Windows reinstall and Adobe fun

I never got around to posting it, but a few weeks back the hard drive of my PC with Windows on it died … a little bit. Technically a large chunk of the harddrive is simply unaccessable. after poking and pushing I at least got windows to boot up again, but a large part of the software was dead. I bough a new drive and went through the fun process of installing a fresh windows, patching it, and then installing all the software again.
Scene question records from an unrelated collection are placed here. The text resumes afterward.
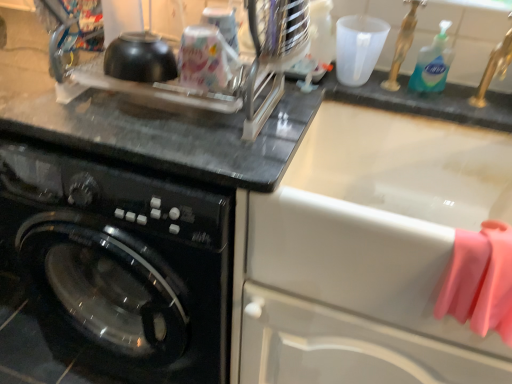
Describe the element at coordinates (369, 253) in the screenshot. I see `white glossy sink at upper right` at that location.

What is the approximate height of black glossy washing machine at left?

black glossy washing machine at left is 32.66 inches in height.

You are a GUI agent. You are given a task and a screenshot of the screen. Output one action in this format:
    pyautogui.click(x=<x>, y=<y>)
    Task: Click on the pink rubber gloves at right
    
    Given the screenshot: What is the action you would take?
    pyautogui.click(x=480, y=280)

Is pink rubber gloves at right oriented away from blue liquid soap at upper right?

Yes, blue liquid soap at upper right is at the back of pink rubber gloves at right.

Is pink rubber gloves at right placed right next to blue liquid soap at upper right?

pink rubber gloves at right is not next to blue liquid soap at upper right, and they're not touching.

Which object is more forward, pink rubber gloves at right or blue liquid soap at upper right?

pink rubber gloves at right.

Considering the relative positions of pink rubber gloves at right and white glossy sink at upper right in the image provided, is pink rubber gloves at right to the left of white glossy sink at upper right from the viewer's perspective?

In fact, pink rubber gloves at right is to the right of white glossy sink at upper right.

Is pink rubber gloves at right wider or thinner than white glossy sink at upper right?

Considering their sizes, pink rubber gloves at right looks slimmer than white glossy sink at upper right.

Is pink rubber gloves at right next to white glossy sink at upper right?

pink rubber gloves at right and white glossy sink at upper right are clearly separated.

Considering the sizes of objects blue liquid soap at upper right and white glossy sink at upper right in the image provided, who is smaller, blue liquid soap at upper right or white glossy sink at upper right?

blue liquid soap at upper right is smaller.

Is blue liquid soap at upper right not within white glossy sink at upper right?

Actually, blue liquid soap at upper right is at least partially inside white glossy sink at upper right.

Is blue liquid soap at upper right shorter than white glossy sink at upper right?

Yes.

Relative to white glossy sink at upper right, is blue liquid soap at upper right in front or behind?

blue liquid soap at upper right is positioned farther from the viewer than white glossy sink at upper right.

Find the location of a particular element. The height and width of the screenshot is (384, 512). sink below the blue liquid soap at upper right (from a real-world perspective) is located at coordinates (369, 253).

Is blue liquid soap at upper right located within white glossy sink at upper right?

Yes, blue liquid soap at upper right is a part of white glossy sink at upper right.

Considering the positions of objects white glossy sink at upper right and blue liquid soap at upper right in the image provided, who is behind, white glossy sink at upper right or blue liquid soap at upper right?

blue liquid soap at upper right is more distant.

Is white glossy sink at upper right not near blue liquid soap at upper right?

No.

Is pink rubber gloves at right at the back of black glossy washing machine at left?

No, black glossy washing machine at left is not facing the opposite direction of pink rubber gloves at right.

Does black glossy washing machine at left have a smaller size compared to pink rubber gloves at right?

Incorrect, black glossy washing machine at left is not smaller in size than pink rubber gloves at right.

Looking at this image, between black glossy washing machine at left and pink rubber gloves at right, which one has more height?

With more height is black glossy washing machine at left.

Which object is thinner, black glossy washing machine at left or pink rubber gloves at right?

pink rubber gloves at right is thinner.

Is blue liquid soap at upper right not near pink rubber gloves at right?

No.

From the image's perspective, is blue liquid soap at upper right beneath pink rubber gloves at right?

No.

Considering the sizes of objects blue liquid soap at upper right and pink rubber gloves at right in the image provided, who is wider, blue liquid soap at upper right or pink rubber gloves at right?

With larger width is pink rubber gloves at right.

Find the location of a particular element. This screenshot has width=512, height=384. clothe in front of the blue liquid soap at upper right is located at coordinates (480, 280).

Which of these two, black glossy washing machine at left or blue liquid soap at upper right, is wider?

Wider between the two is black glossy washing machine at left.

Considering the sizes of objects black glossy washing machine at left and blue liquid soap at upper right in the image provided, who is smaller, black glossy washing machine at left or blue liquid soap at upper right?

With smaller size is blue liquid soap at upper right.

In the scene shown: Is black glossy washing machine at left looking in the opposite direction of blue liquid soap at upper right?

black glossy washing machine at left does not have its back to blue liquid soap at upper right.

From the picture: Would you consider black glossy washing machine at left to be distant from blue liquid soap at upper right?

No.

This screenshot has width=512, height=384. Find the location of `clothe below the blue liquid soap at upper right (from a real-world perspective)`. clothe below the blue liquid soap at upper right (from a real-world perspective) is located at coordinates (480, 280).

You are a GUI agent. You are given a task and a screenshot of the screen. Output one action in this format:
    pyautogui.click(x=<x>, y=<y>)
    Task: Click on the sink above the pink rubber gloves at right (from the image's perspective)
    
    Given the screenshot: What is the action you would take?
    pyautogui.click(x=369, y=253)

Based on their spatial positions, is pink rubber gloves at right or blue liquid soap at upper right further from white glossy sink at upper right?

The object further to white glossy sink at upper right is blue liquid soap at upper right.

Based on their spatial positions, is black glossy washing machine at left or blue liquid soap at upper right closer to white glossy sink at upper right?

Based on the image, black glossy washing machine at left appears to be nearer to white glossy sink at upper right.

Based on their spatial positions, is pink rubber gloves at right or white glossy sink at upper right closer to black glossy washing machine at left?

white glossy sink at upper right is positioned closer to the anchor black glossy washing machine at left.

Based on their spatial positions, is white glossy sink at upper right or pink rubber gloves at right further from black glossy washing machine at left?

The object further to black glossy washing machine at left is pink rubber gloves at right.

Estimate the real-world distances between objects in this image. Which object is closer to pink rubber gloves at right, black glossy washing machine at left or white glossy sink at upper right?

white glossy sink at upper right lies closer to pink rubber gloves at right than the other object.

Considering their positions, is white glossy sink at upper right positioned further to blue liquid soap at upper right than black glossy washing machine at left?

black glossy washing machine at left lies further to blue liquid soap at upper right than the other object.

From the image, which object appears to be nearer to white glossy sink at upper right, black glossy washing machine at left or pink rubber gloves at right?

Based on the image, pink rubber gloves at right appears to be nearer to white glossy sink at upper right.

Based on the photo, looking at the image, which one is located closer to blue liquid soap at upper right, black glossy washing machine at left or white glossy sink at upper right?

white glossy sink at upper right is positioned closer to the anchor blue liquid soap at upper right.

Locate an element on the screen. sink located between black glossy washing machine at left and pink rubber gloves at right in the left-right direction is located at coordinates (369, 253).

The image size is (512, 384). What are the coordinates of `clothe located between white glossy sink at upper right and blue liquid soap at upper right in the depth direction` in the screenshot? It's located at click(x=480, y=280).

At what (x,y) coordinates should I click in order to perform the action: click on sink between black glossy washing machine at left and blue liquid soap at upper right in the horizontal direction. Please return your answer as a coordinate pair (x, y). This screenshot has width=512, height=384. Looking at the image, I should click on (369, 253).

Where is `clothe located between black glossy washing machine at left and blue liquid soap at upper right in the left-right direction`? The width and height of the screenshot is (512, 384). clothe located between black glossy washing machine at left and blue liquid soap at upper right in the left-right direction is located at coordinates (480, 280).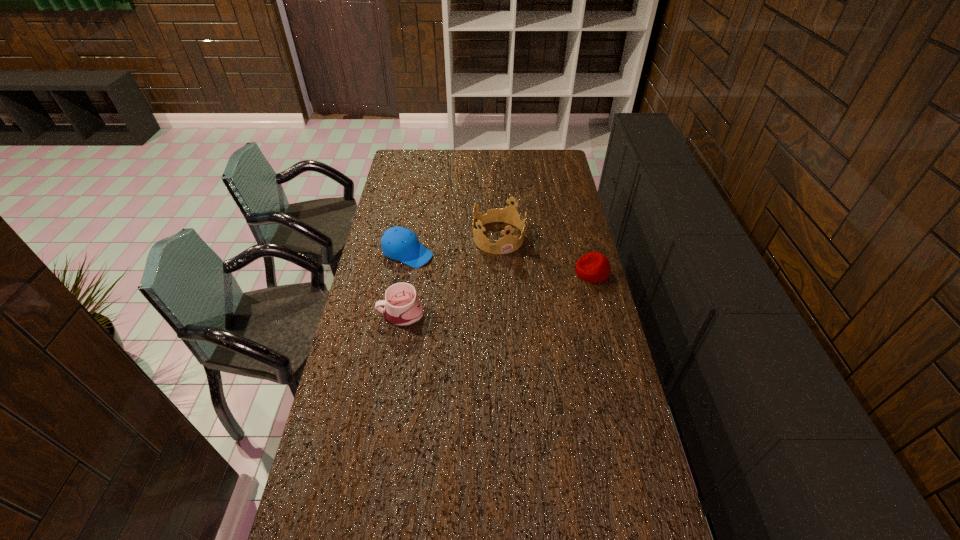
This screenshot has width=960, height=540. I want to click on vacant region at the left edge, so click(x=411, y=226).

In the image, there is a desktop. Where is `vacant area at the right edge`? This screenshot has height=540, width=960. vacant area at the right edge is located at coordinates (573, 257).

This screenshot has height=540, width=960. I want to click on free region at the far left corner of the desktop, so click(402, 155).

Find the location of `free region at the far right corner`. free region at the far right corner is located at coordinates (564, 164).

This screenshot has width=960, height=540. In the image, there is a desktop. What are the coordinates of `vacant space at the near right corner` in the screenshot? It's located at (622, 505).

Where is `vacant area between the nearest object and the tallest object`? vacant area between the nearest object and the tallest object is located at coordinates (449, 275).

Where is `free space between the tiara and the cap`? This screenshot has width=960, height=540. free space between the tiara and the cap is located at coordinates pyautogui.click(x=453, y=245).

I want to click on vacant space in between the cap and the rightmost object, so click(x=500, y=262).

What are the coordinates of `empty location between the rightmost object and the cap` in the screenshot? It's located at (500, 262).

I want to click on free space between the tallest object and the cap, so pyautogui.click(x=453, y=245).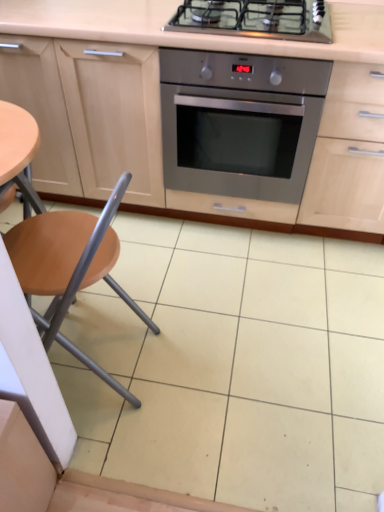
Question: Is wooden seat at left in front of or behind stainless steel oven at center in the image?

Choices:
 (A) behind
 (B) front

Answer: (B)

Question: From their relative heights in the image, would you say wooden seat at left is taller or shorter than stainless steel oven at center?

Choices:
 (A) short
 (B) tall

Answer: (B)

Question: Estimate the real-world distances between objects in this image. Which object is farther from the stainless steel gas stove at upper center?

Choices:
 (A) wooden seat at left
 (B) stainless steel oven at center
 (C) matte wood cabinetry at center

Answer: (A)

Question: Which object is positioned closest to the stainless steel oven at center?

Choices:
 (A) matte wood cabinetry at center
 (B) stainless steel gas stove at upper center
 (C) wooden seat at left

Answer: (A)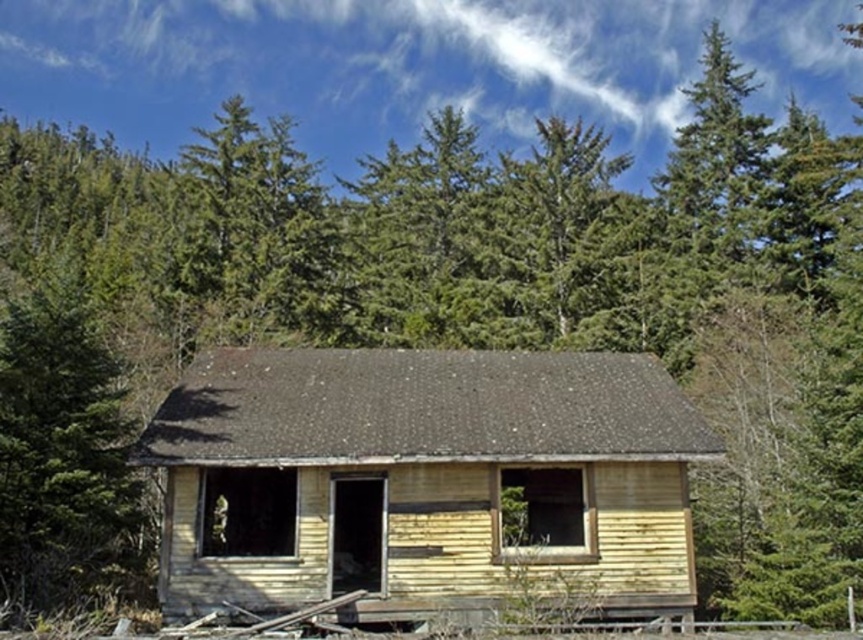
Can you confirm if yellow wood cabin at center is positioned below green textured tree at left?

Yes.

How distant is yellow wood cabin at center from green textured tree at left?

They are 5.76 meters apart.

Between point (613, 612) and point (28, 316), which one is positioned behind?

The point (613, 612) is behind.

Locate an element on the screen. This screenshot has width=863, height=640. yellow wood cabin at center is located at coordinates (425, 483).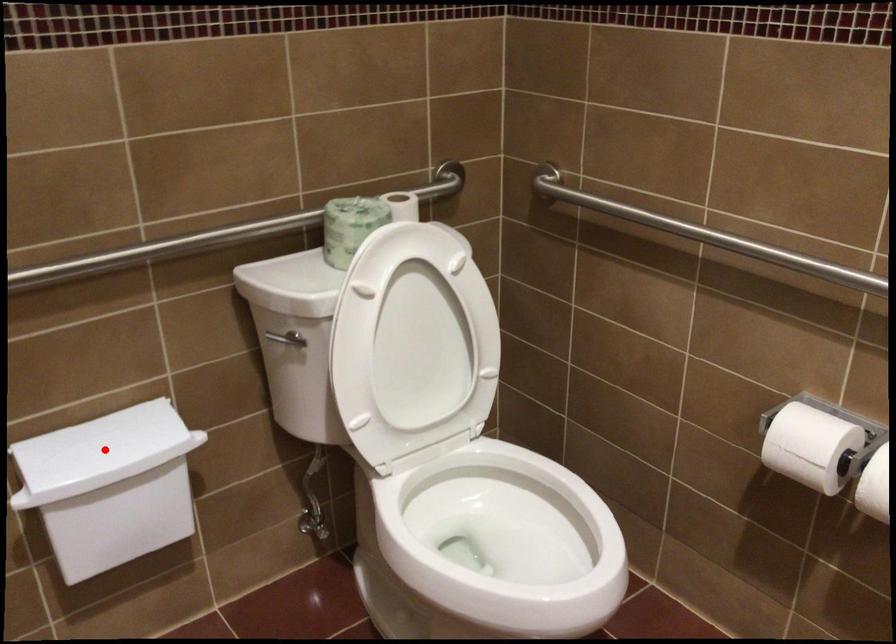
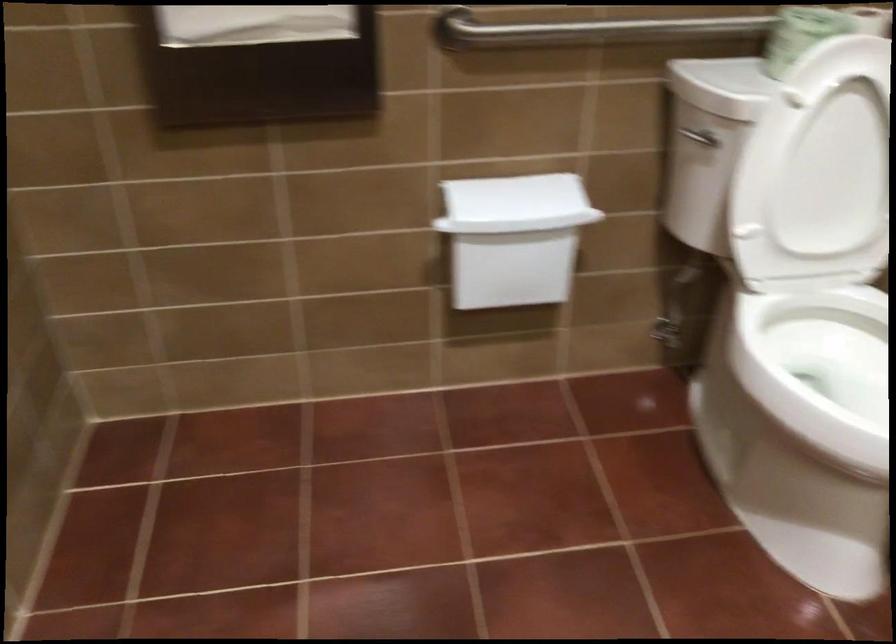
Question: I am providing you with two images of the same scene from different viewpoints. Image1 has a red point marked. In image2, the corresponding 3D location appears at what relative position? Reply with the corresponding letter.

Choices:
 (A) Closer
 (B) Farther

Answer: (B)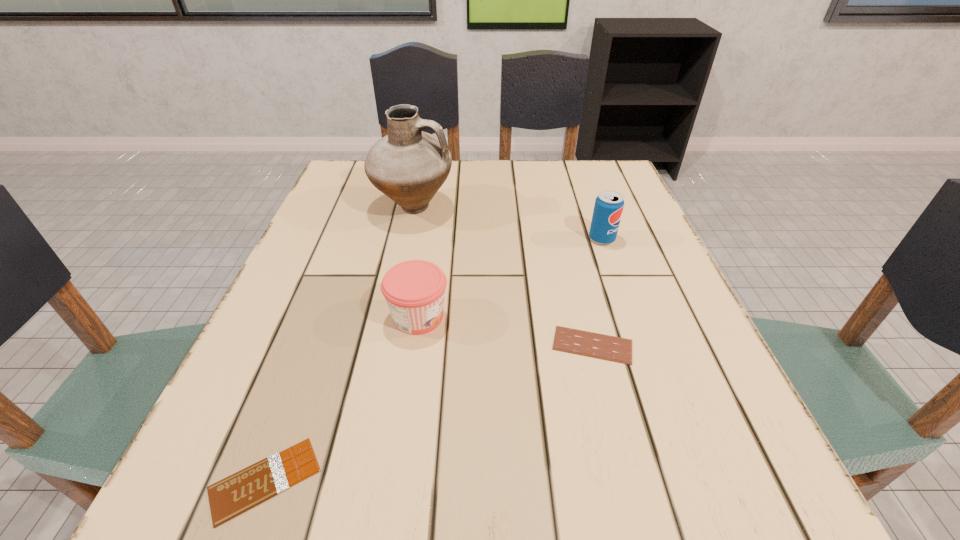
Locate an element on the screen. The width and height of the screenshot is (960, 540). the tallest object is located at coordinates (409, 166).

This screenshot has height=540, width=960. Find the location of `the second tallest object`. the second tallest object is located at coordinates pos(608,208).

Image resolution: width=960 pixels, height=540 pixels. What are the coordinates of `the third shortest object` in the screenshot? It's located at (414, 290).

Find the location of a particular element. The image size is (960, 540). the right chocolate bar is located at coordinates (590, 344).

Locate an element on the screen. This screenshot has width=960, height=540. the taller chocolate bar is located at coordinates (590, 344).

Find the location of `the shorter chocolate bar`. the shorter chocolate bar is located at coordinates (253, 485).

Locate an element on the screen. This screenshot has width=960, height=540. the nearer chocolate bar is located at coordinates (253, 485).

Image resolution: width=960 pixels, height=540 pixels. Identify the location of vacant area situated on the handle side of the pitcher. (570, 208).

At what (x,y) coordinates should I click in order to perform the action: click on vacant position located 0.340m on the front of the second tallest object. Please return your answer as a coordinate pair (x, y). Looking at the image, I should click on (651, 378).

The width and height of the screenshot is (960, 540). Identify the location of vacant space situated 0.220m on the front label of the jam. (572, 316).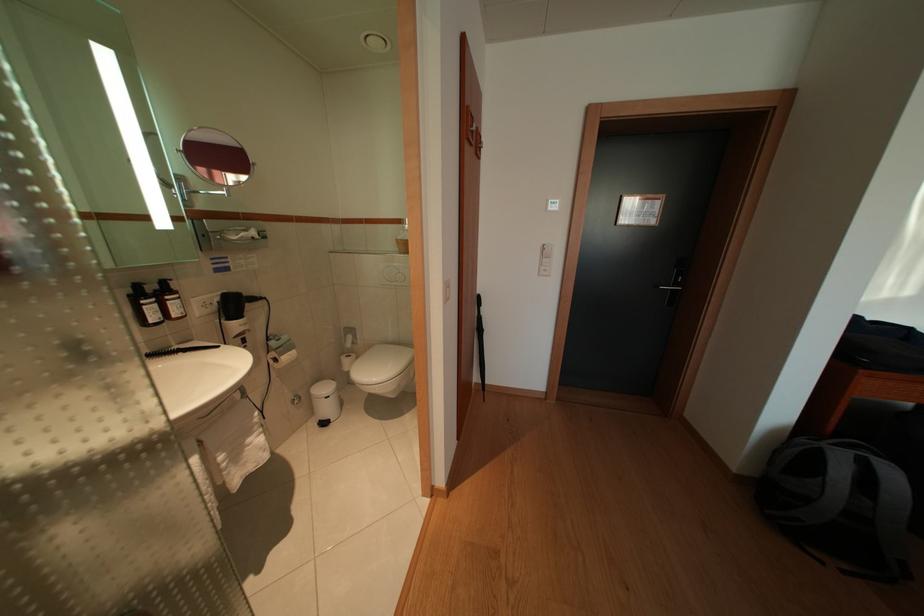
Where would you push the light switch button? Please return your answer as a coordinate pair (x, y).

(553, 205)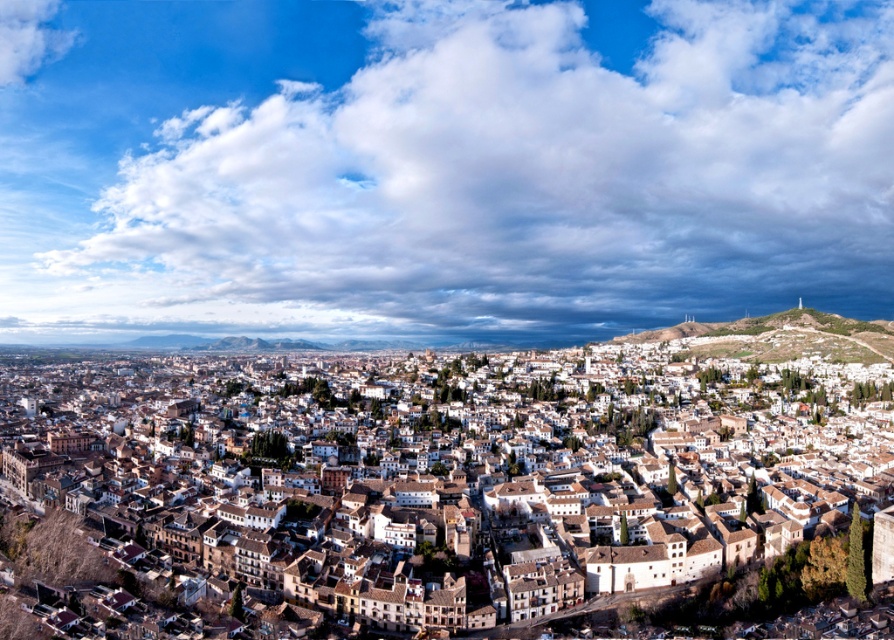
Question: Considering the relative positions of cloudy sky at upper center and white textured buildings at center in the image provided, where is cloudy sky at upper center located with respect to white textured buildings at center?

Choices:
 (A) left
 (B) right

Answer: (B)

Question: Which point appears farthest from the camera in this image?

Choices:
 (A) (13, 52)
 (B) (682, 396)
 (C) (562, 20)

Answer: (A)

Question: Is cloudy sky at upper center to the right of white textured buildings at center from the viewer's perspective?

Choices:
 (A) yes
 (B) no

Answer: (A)

Question: Which of the following is the closest to the observer?

Choices:
 (A) (0, 61)
 (B) (646, 365)

Answer: (B)

Question: Is cloudy sky at upper center to the right of white fluffy cloud at upper left from the viewer's perspective?

Choices:
 (A) yes
 (B) no

Answer: (A)

Question: Which point is closer to the camera?

Choices:
 (A) cloudy sky at upper center
 (B) white fluffy cloud at upper left
 (C) white textured buildings at center

Answer: (C)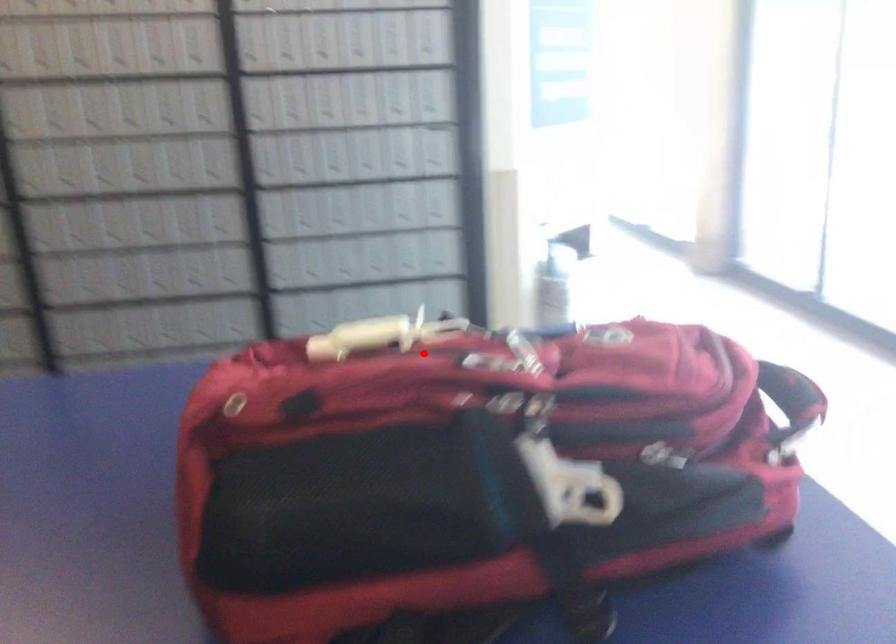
I didn’t get around to installing my video and picture software on the new windows until this morning, and it turned out to be lots of fun. Due to pure luck I found the license key for sony vegas (it is shown in the splash screen when starting up, shortly before it crashes due to my harddisk malfunction). Any Photomatix was where I keep most licenses stored. But my Photoshop license was more of a challenge. Adobe only allows 2 activated copies of the software per license, activated copies are bound to hardware … you probably see where this is going. I couldn’t deactivate the old installation since the harddrive was kinda dead, and the new installation says “different hardware (new harddrives), must be a different computer”. Yay, fun. The bright side was that the support was easily contacted and they could reset the activation counter (after lecturing me about using it on “2 computers” and deactivating, bla bla bla). I learned one thing: the more expensive the software, the more problems you have with licenses. A shame I never liked Gimp for photo editing.

POV.1 and Sony Vegas

I own both the POV.1 Helmet Camera and Sony Vegas 8 (Movie Studio). Now, one would think editing videos made by the helmet cam would be no problem with Vegas … For some stupid reason, Vegas won’t read the video part of Xvid encoded files.  It obviously isn’t because of missing codecs, since vlc has no problems playing the files. After a bit of digging in the internet I found 2 tools to help fix the problem. The first shows which codec is used in the .avi (and can help if your problem is “only” a missing codec). It is called gspot. The second tool is called AVI FourCC Code Changer.

The solution to the problem is to start up the FourCC changer, open the POV.1 video (or any other Xvid video), and change booth fields to DIVX, press “apply” and that was it. Now Vegas stops behaving like a dork and reads the files.